◆ TEXT PASSAGE
First missing positive integer
Difficulty: difficult Tags: array, difficultProblem Description
You are provided an array of integers. Find the smallest positive integer that is missing from the array.
Example
Input: [1, 3]
Output: 2
Input: [-1, 0]
Output: 1
Input: [-5, 3, -1, 0, 1, 2, -9]
Output: 4
Thought Process
It helps solving a simpler version of this problem first. Consider cases where the input list only has positive numbers (1 and up), e.g [3, 1, 5]. If the list were to be sorted, [1, 3, 5] then the index in the list where index + 1 != list[index], then that value must be the missing element. So in this example, index 0 has value 1, but index 1 has value 3 so value 2 is the needed answer.

◆ COLLECTED MATERIAL
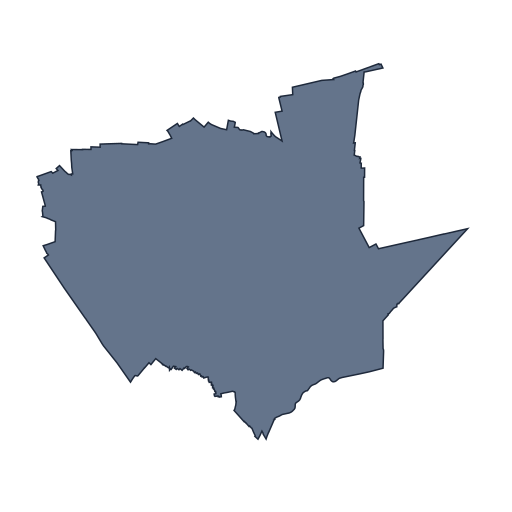 Midden-Groningen, Groningen, Netherlands (orthographic projection), rotated 266°
{"feature_id": "6326949B36639676585237", "entity_name": "Midden-Groningen", "entity_type": "district", "adm_level": 2, "iso_a3": "NLD", "parent_name": "Netherlands", "parent_adm1": "Groningen", "projection": "orthographic", "projection_center": [6.809, 53.185], "detail": "fine", "context": "isolated", "style": "filled", "palette": "slate", "viewbox_px": 512, "rotation_deg": 266, "n_neighbors": 0, "source": "geoboundaries", "source_scale": "gbopen_adm2", "svg_char_len": 5855}
<svg xmlns="http://www.w3.org/2000/svg" viewBox="0 0 512 512"><g transform="rotate(266 256 256)"><path d="M135.2,374.9L151.5,376.6L153.3,376.7L154.8,376.3L164.1,376.8L164.5,376.9L182.5,378.1L188.1,383.9L189.0,383.6L189.3,384.6L189.6,385.1L191.1,386.4L193.2,388.6L194.1,389.3L194.3,389.6L195.2,391.7L195.5,392.9L198.1,393.2L198.4,394.5L198.7,394.5L198.8,394.5L198.7,395.2L198.8,395.2L268.5,469.0L264.7,444.4L264.8,444.4L263.4,435.7L262.4,429.4L254.7,378.7L259.6,376.5L256.5,369.5L276.6,360.6L278.8,365.5L302.8,367.5L303.6,367.2L303.8,367.2L327.0,368.9L327.0,369.8L336.2,370.5L336.2,368.5L336.4,367.1L340.1,367.4L340.5,367.3L341.2,367.5L341.6,366.2L345.9,367.4L346.3,367.3L346.4,366.7L346.2,366.2L347.6,366.6L347.6,365.9L348.2,365.1L348.2,364.3L348.4,364.1L348.3,363.7L348.4,363.3L348.9,362.7L349.6,361.5L349.8,361.0L354.3,361.9L354.4,361.5L362.0,362.9L361.9,361.2L363.2,361.6L369.4,363.0L404.4,369.3L410.7,371.1L412.7,372.0L414.0,372.3L417.3,374.4L418.9,374.6L419.4,375.0L420.8,375.1L421.1,375.1L421.2,374.8L421.4,374.8L432.0,376.7L432.1,378.5L434.7,395.7L438.7,394.1L438.3,392.4L439.3,392.0L439.3,391.9L432.6,368.6L433.6,368.2L431.3,360.1L429.3,352.7L428.0,346.0L427.6,345.3L426.6,345.8L426.6,333.9L421.8,304.1L414.4,303.9L413.5,291.5L412.9,291.5L412.8,291.4L412.7,290.1L412.6,289.8L412.2,289.8L398.7,292.1L398.0,285.2L368.9,290.0L373.7,283.7L374.7,282.8L377.0,281.0L378.9,279.7L377.4,279.7L376.3,279.5L376.4,279.4L376.2,279.4L374.7,279.6L374.3,278.9L374.3,278.6L374.1,278.1L373.9,278.0L373.7,278.0L374.3,275.6L374.4,275.3L375.2,274.7L375.7,274.5L376.9,274.6L378.1,274.1L378.4,273.9L379.2,272.9L379.8,270.9L379.8,270.4L378.9,268.4L378.6,267.1L378.0,267.1L378.1,262.3L378.6,262.2L380.6,259.1L382.8,252.2L382.6,251.2L382.7,250.7L382.8,250.0L382.7,250.0L382.9,248.9L383.2,248.5L383.6,248.2L385.1,247.3L385.5,246.9L385.6,246.2L385.9,243.7L386.1,243.3L386.7,243.6L390.6,244.6L390.8,244.6L391.0,244.1L391.6,243.3L391.9,242.8L392.2,241.0L392.4,240.0L393.3,237.9L384.0,235.5L385.7,229.6L390.2,220.8L391.5,219.0L392.8,217.7L388.2,213.2L396.2,204.8L398.0,203.2L395.2,200.0L395.3,199.8L392.3,192.4L392.7,192.1L390.6,188.5L393.7,186.8L387.5,176.0L386.7,176.7L386.1,177.0L382.1,179.0L379.3,180.1L376.7,171.3L374.6,163.6L375.3,158.7L375.4,156.9L375.4,156.7L376.4,156.8L377.7,146.3L375.4,145.7L377.3,129.8L377.7,129.8L378.5,108.3L375.4,108.1L376.4,99.0L373.8,98.8L374.5,90.4L374.2,90.4L375.1,79.3L374.1,79.8L374.1,79.1L373.7,79.0L373.8,78.6L364.6,78.4L361.1,78.5L357.5,78.4L350.7,78.9L350.7,77.5L349.7,77.5L350.1,76.9L350.4,76.1L350.4,74.9L351.2,73.7L352.4,72.7L353.7,71.3L359.9,66.3L357.2,62.8L355.1,64.4L352.8,59.0L354.5,57.6L350.7,44.1L350.7,43.9L350.5,43.2L350.3,43.0L348.5,43.9L347.9,44.4L347.0,44.3L346.6,44.7L345.8,44.2L345.0,43.9L343.2,44.3L342.6,43.9L342.2,44.0L342.0,43.9L341.9,46.2L341.0,46.1L340.6,46.3L339.7,46.5L339.6,46.3L339.2,46.4L337.6,47.2L336.4,48.1L335.4,48.1L335.3,47.9L334.9,46.5L320.9,49.3L320.4,49.3L320.4,46.8L315.9,45.9L314.8,46.1L311.0,46.2L310.5,46.0L310.2,45.5L308.8,49.4L307.9,51.0L307.2,52.7L306.2,54.2L305.7,55.3L304.2,58.4L295.8,58.0L295.3,57.8L284.3,56.6L282.0,48.3L281.1,44.4L276.0,46.4L274.6,47.1L273.4,47.4L272.6,48.3L272.1,48.6L271.9,48.8L271.5,49.0L268.9,44.5L237.6,62.3L206.4,81.0L204.9,82.0L204.6,82.3L204.3,82.3L190.1,90.8L179.3,96.3L177.0,97.6L159.1,109.9L138.9,122.0L142.1,124.3L145.1,126.8L145.2,127.1L144.6,129.3L144.6,129.6L144.8,129.9L151.7,136.5L151.8,136.5L152.2,136.9L152.1,137.0L153.9,138.8L157.0,141.8L155.0,143.6L160.6,148.8L157.0,152.8L155.5,154.5L155.4,154.4L154.5,155.4L154.2,155.2L153.8,155.7L154.2,156.0L152.3,158.3L152.5,158.5L150.6,160.8L150.7,161.4L151.2,161.8L148.1,161.8L149.3,162.9L148.8,163.5L151.8,165.9L151.3,168.1L149.8,166.8L148.4,168.5L149.4,169.4L147.9,171.2L149.0,172.3L147.1,174.3L149.3,176.4L148.8,176.9L150.6,178.8L150.6,179.6L150.5,180.2L150.1,180.8L148.6,179.3L147.2,180.3L147.9,181.3L147.1,182.3L146.5,182.8L146.9,183.5L145.5,185.7L144.0,186.5L144.5,187.5L143.1,188.2L143.5,189.1L143.0,189.4L143.1,189.7L141.8,190.3L142.4,191.7L142.3,191.8L140.0,192.5L140.3,193.2L139.7,193.5L139.0,193.8L139.4,194.7L138.8,195.2L137.9,195.4L138.6,198.1L138.7,199.7L138.6,199.8L138.5,199.6L136.2,200.0L136.1,199.8L135.0,199.9L135.1,200.1L134.6,200.1L134.5,200.3L133.2,200.5L133.3,202.4L133.2,202.6L133.2,202.8L131.7,202.9L131.7,202.5L130.3,202.5L130.3,203.8L130.0,203.8L129.7,204.1L129.4,204.1L129.3,203.6L127.5,203.5L127.4,204.5L126.2,204.4L126.1,205.0L123.7,205.5L123.8,206.2L123.7,206.3L121.5,206.4L121.2,204.6L119.4,204.8L118.8,205.3L119.0,208.3L118.3,208.4L118.4,209.3L117.8,209.5L118.0,211.6L119.3,211.6L121.0,211.3L121.6,214.6L121.9,217.7L122.7,223.1L122.6,223.6L122.1,224.4L122.1,225.1L121.8,225.1L121.2,225.7L119.1,225.6L116.7,225.6L111.5,225.9L110.9,225.8L111.0,225.9L108.6,225.4L106.9,224.8L104.8,224.2L104.1,223.8L103.5,223.3L97.2,228.2L93.7,230.9L91.5,232.6L91.8,232.9L89.9,234.4L90.0,234.5L86.4,237.2L86.8,237.6L86.9,237.8L84.7,239.4L84.5,239.9L80.6,241.2L76.7,242.7L76.4,242.5L76.2,242.3L73.1,245.2L76.8,247.5L80.9,249.7L78.7,250.7L78.4,250.7L78.1,250.6L72.7,253.3L75.2,254.3L79.1,256.2L79.1,256.3L87.2,260.5L91.1,262.5L91.2,262.4L91.7,263.4L92.6,263.1L93.7,265.1L94.7,268.2L96.0,270.9L96.2,271.9L97.1,278.2L97.5,279.3L97.9,280.3L98.7,281.5L100.5,283.5L100.9,283.8L101.5,284.2L102.6,284.5L105.4,284.8L106.1,285.1L106.8,285.7L108.4,288.4L109.5,289.6L111.0,290.5L112.1,290.9L114.4,292.0L115.1,292.5L115.9,293.1L116.5,293.7L117.7,295.8L118.0,296.7L117.9,297.2L118.1,297.9L118.6,298.4L122.0,301.2L123.1,302.8L123.8,304.8L124.0,305.7L124.5,306.9L125.3,308.2L126.2,309.5L127.3,311.2L127.8,312.2L128.1,313.0L128.8,315.4L129.0,316.5L129.6,318.7L129.5,320.1L128.6,321.0L126.7,322.1L125.9,322.8L125.2,323.8L125.1,324.3L125.1,324.9L125.3,326.1L126.0,327.5L126.4,328.0L127.9,330.1L128.2,330.8L128.8,333.4L131.2,351.4L132.6,361.0L135.2,374.9Z" fill="#64748b" stroke="#1e293b" stroke-width="1.5"/></g></svg>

◆ WHAT TO WORK ON
• a. Answer these questions from the passage on the first missing positive integer, one answer per line, marked like the questions:
(i) What difficulty rating does the problem carry?
(ii) What output is given for the input [-1, 0]?
(iii) Which unsorted list illustrates the simpler version of the problem?
• b. Extend the passage on the first missing positive integer, starting after its final sentence.

◆ RESULTS IN ORDER
• a.
(i) Difficult.
(ii) 1
(iii) [3, 1, 5]

• b.
However, if you are restricted to limit your runtime to O(n) and constant memory footprint, then sorting is not an option anymore. How else can it be denoted that certain value exists in the array? Back to the example [3, 1, 5], while reading the first item 3 in list, you could make the 3rd item in the list to be negative, indicating that 3 exists in list. The list now becomes [3, 1, -5]. Then read the second element 1, and convert the first item to be negative. The list now becomes [-3, 1, -5]. Read the final element in list. Remember to read an absolute value since it could have been tainted before. Since the list has no 5th item, it can be ignored.
Now, iterate through the final list and the index where you do not find a negative number, that index + 1 is the needed solution. So, in above example, 2 is the minimal positive integer that is missing.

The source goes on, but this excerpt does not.